Un titre, c’est une porte d’entrée : en le lisant, on met le pied dans l’histoire. Il mérite donc d’être choisi avec soin.

La première question à se poser demeure « Pourquoi titrer les chapitres ? » La réponse est bien sûr propre à chacun. Nous pouvons décider de ne pas en mettre, de ne marquer les chapitres que par un numéro. Mais si nous décidons qu’ils méritent un titre, nous devons prendre le temps de bien y réfléchir avant de les créer.

D’abord, il faut savoir qu’il existe plusieurs types de titres : les fonctionnels (Le matin, Le 4 janvier, etc.), les titres-plans (La première rencontre, Quand le chat s’emmêle, etc.), les généraux (Amour et amitié, Travail et loisir, etc.), les mystérieux (Pelures de pommes, Un général au pas, etc.), les poétiques (Un tracas par-ci, un tracas par-là, Un hiver à la vanille, etc.), et ainsi de suite.

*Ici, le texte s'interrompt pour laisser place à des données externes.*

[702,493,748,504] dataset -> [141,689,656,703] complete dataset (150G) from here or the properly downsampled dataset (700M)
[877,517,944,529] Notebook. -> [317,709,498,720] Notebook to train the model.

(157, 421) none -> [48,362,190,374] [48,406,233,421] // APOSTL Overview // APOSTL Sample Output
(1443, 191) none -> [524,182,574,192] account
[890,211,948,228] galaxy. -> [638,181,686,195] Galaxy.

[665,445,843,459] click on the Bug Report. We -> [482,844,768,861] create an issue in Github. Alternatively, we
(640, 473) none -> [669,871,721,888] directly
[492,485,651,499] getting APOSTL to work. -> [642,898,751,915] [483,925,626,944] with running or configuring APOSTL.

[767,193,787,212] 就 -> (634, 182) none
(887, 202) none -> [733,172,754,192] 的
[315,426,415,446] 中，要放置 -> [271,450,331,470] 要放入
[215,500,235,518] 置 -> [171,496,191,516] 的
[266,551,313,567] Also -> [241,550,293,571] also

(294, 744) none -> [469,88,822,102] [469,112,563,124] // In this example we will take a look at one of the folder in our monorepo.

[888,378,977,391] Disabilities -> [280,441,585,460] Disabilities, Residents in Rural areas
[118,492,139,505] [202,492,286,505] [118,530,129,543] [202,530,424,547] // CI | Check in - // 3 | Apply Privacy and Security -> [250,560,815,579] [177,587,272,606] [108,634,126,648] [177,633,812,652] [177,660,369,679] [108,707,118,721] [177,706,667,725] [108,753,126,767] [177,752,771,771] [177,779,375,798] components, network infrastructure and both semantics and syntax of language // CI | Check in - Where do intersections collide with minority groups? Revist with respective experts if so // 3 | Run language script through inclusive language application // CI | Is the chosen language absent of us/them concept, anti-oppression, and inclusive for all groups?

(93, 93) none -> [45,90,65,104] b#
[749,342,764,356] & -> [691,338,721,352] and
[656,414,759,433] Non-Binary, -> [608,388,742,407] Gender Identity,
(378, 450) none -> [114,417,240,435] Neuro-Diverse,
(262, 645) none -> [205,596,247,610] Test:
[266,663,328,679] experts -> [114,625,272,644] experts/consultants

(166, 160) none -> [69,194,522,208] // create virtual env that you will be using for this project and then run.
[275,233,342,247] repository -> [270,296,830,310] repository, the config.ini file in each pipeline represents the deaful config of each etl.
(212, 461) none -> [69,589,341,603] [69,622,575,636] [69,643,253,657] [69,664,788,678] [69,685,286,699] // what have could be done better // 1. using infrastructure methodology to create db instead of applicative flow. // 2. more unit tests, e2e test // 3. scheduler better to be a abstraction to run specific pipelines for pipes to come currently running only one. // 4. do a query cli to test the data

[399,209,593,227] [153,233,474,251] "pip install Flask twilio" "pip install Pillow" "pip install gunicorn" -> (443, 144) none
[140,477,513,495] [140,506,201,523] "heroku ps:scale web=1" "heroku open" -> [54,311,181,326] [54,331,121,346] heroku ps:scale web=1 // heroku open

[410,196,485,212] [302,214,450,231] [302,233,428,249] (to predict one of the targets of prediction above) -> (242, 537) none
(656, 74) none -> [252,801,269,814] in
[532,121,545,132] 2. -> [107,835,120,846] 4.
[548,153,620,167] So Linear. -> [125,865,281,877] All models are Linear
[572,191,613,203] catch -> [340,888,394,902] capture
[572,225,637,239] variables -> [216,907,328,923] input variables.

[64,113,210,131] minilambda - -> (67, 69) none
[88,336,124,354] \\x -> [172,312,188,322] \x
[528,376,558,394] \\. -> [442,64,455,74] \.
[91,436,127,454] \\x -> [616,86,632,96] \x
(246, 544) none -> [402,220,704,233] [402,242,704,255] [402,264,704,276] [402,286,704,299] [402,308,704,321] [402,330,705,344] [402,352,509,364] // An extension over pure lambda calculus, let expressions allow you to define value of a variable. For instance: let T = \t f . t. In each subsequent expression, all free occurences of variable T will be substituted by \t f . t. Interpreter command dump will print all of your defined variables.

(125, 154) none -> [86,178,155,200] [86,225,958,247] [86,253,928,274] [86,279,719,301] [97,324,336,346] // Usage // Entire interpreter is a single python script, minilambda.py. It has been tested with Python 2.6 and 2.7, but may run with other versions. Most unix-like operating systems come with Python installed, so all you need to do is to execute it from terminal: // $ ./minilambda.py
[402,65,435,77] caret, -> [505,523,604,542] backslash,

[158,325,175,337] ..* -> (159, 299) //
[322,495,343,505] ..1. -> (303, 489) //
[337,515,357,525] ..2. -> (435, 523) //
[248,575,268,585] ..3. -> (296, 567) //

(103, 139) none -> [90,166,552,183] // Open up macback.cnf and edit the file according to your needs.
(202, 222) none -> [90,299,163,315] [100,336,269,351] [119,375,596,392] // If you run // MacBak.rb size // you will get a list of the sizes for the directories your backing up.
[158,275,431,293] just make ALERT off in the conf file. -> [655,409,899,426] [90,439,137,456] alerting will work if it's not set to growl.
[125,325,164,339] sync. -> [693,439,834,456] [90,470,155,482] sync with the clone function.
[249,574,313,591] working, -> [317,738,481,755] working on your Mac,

Ensuite, il faut se rappeler que peu importe le type de titres ou le mélange de types choisis, il faut respecter certaines règles pour que les titres mettent réellement le texte en valeur :

1. Un titre doit être spécifique au chapitre. Si plusieurs secrets sont dévoilés au cours de l’histoire (dans différents chapitres), cela ne vaut pas la peine de titrer un chapitre : Le secret. Il faudra au moins y préciser le secret de quoi ou de qui.

2. Un titre doit refléter l’ensemble d’un chapitre ou, à tout le moins, son action principale. Même s’il est joli et bien écrit, un titre qui ne donne pas une idée de ce qui tient le chapitre ensemble laissera les lecteurs perplexes.

3. Un titre ne doit pas vendre la mèche. S’il y a un élément de surprise dans le chapitre, il ne faut pas que le titre donne déjà la surprise. Il peut par contre attirer l’attention sur celle-ci. Ainsi, Sophie choisit (enfin) son camp est un meilleur titre que Sophie rejoint (enfin) les pirates.

4. Un titre doit être concis. Idéalement, il devrait avoir moins de dix mots, bien qu’il existe de bons titres qui soient plus longs.

Finalement, il est bon de garder en tête qu’un titre n’est jamais anodin, il a toujours une fonction d’information, de résumé ou, au minimum, d’accroche.

Caroline

lundi 6 mai 2013

Comment faire vivre un lieu?


Le lieu a une influence sur l’ambiance, sur les émotions et les pensées des personnages, et par conséquent sur l’action qui s’y joue. Il est donc primordial de bien le décrire. Le premier réflexe de bon nombre d’auteurs est de meubler l’espace : à droite ceci, à gauche cela, et au centre voilà… Cette manière de procéder peut convenir, mais elle fait souvent coupure avec le style du texte et parvient très rarement à transmettre l’essence du lieu.
Mais alors, comment faire vivre un lieu?
Une approche intéressante pour décrire un lieu est de le faire au travers des déplacements et des gestes d’un personnage. Par exemple, ce dernier s’approche d’un arbre — qui aura été décrit précédemment — et, en le contournant, découvre la jeune pousse d’une fleur rare. Puis, il suit des yeux la courbe d’une des branches de l’arbre et s’aperçoit maintenant que ses feuilles scintillent mystérieusement... Il lève ensuite la tête et décrit la couleur surprenante qui teinte le ciel. De cette manière, la description se mêle à l’action et permet même de la faire évoluer.
Outre son ameublement, un lieu peut se dépeindre grâce aux odeurs qu’il diffuse, à son éclairage, aux couleurs et aux textures des objets qui s’y trouvent, à la température qu’il y fait, aux sons qu’on peut y entendre, etc. Chacun de ces aspects peut avoir un impact sur les personnages. Ça sent la vanille? Peut-être que ce personnage-ci grimacera parce que l’odeur lui lève le cœur alors que pour celui-là, la vanille lui rappelle de doux moments de son enfance. Le bruit d’un battement d’ailes résonne : les personnages tourneront la tête dans la direction où s’est envolé l’oiseau. Le sol est en béton ; il est possible de glisser cette information en décrivant l’écho du claquement des talons hauts d’une demoiselle qui y fait quelques pas. En pénétrant dans ce lieu très ensoleillé, un autre sera momentanément ébloui. Les possibilités sont infinies!
Le principal avantage des descriptions mêlées à l’action est qu’elles permettent d’approfondir la psychologie des personnages, parfois même de glisser de nouvelles informations sur ces derniers, sans pour autant perdre du rythme, ni affaiblir le style.
Et vous? Quelles sont vos astuces lorsque vient le moment de faire vivre un lieu?